Abstract

There is a paucity of data on the referral of children with meningitis in developing countries, and on the relationship of presentation and outcome to previous care. Referral and previous care were investigated in 281 post-neonatal children treated in two tertiary centres. Data were obtained through the review of referral notes from orthodox health facilities, interview of parents/guardians and review of admission notes. Forty-four (16%) children were facility-referred and 81 (29%) self-referred from orthodox facilities while 156 (55%) were self-referred without previous care in these facilities. The facility-referrals ( n=44) included 19 (43%) with meningitis on treatment, 13 (30%) with suspected meningitis and 12 (27%) with unsuspected meningitis.

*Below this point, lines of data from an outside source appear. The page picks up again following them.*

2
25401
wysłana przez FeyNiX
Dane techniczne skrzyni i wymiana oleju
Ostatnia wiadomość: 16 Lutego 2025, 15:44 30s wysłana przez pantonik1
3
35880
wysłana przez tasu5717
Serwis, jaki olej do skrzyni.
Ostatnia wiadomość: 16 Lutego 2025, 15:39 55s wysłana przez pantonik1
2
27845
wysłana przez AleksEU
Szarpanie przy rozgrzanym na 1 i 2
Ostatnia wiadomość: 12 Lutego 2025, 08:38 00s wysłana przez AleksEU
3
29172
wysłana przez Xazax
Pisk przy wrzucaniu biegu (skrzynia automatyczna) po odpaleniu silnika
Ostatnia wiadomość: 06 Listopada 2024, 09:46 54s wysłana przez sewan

Twenty-two (50%) were referred because of deterioration, partial response or non-response to treatment, 5 (11%) on request by the parents, 9 (21%) on the suspicion of meningitis or other neurological disorder and 7 (16%) for mixed reasons. No reason was given in 1 case of meningitis on treatment. Among the 19 children referred with meningitis on treatment, only 1 was referred within 24 h of diagnosis, a confirmatory lumbar puncture was done only in 7, and only 10 of 18 (no data in 1 case) were on reasonably appropriate antibiotic regimens. Previous care in orthodox facilities was significantly associated with delayed presentation (>3 days of illness, p<0.001), partial treatment ( p<0.001), lack of typical signs ( p<0.05), severe illness ( p<0.01), and adverse outcome (death or recovery with neurological sequelae, p<0.05). Limited recognition of the possibility of meningitis in acutely ill children and an inadequate referral practice may account for these effects. A clear delineation of referral needs might reduce the magnitude of these problems.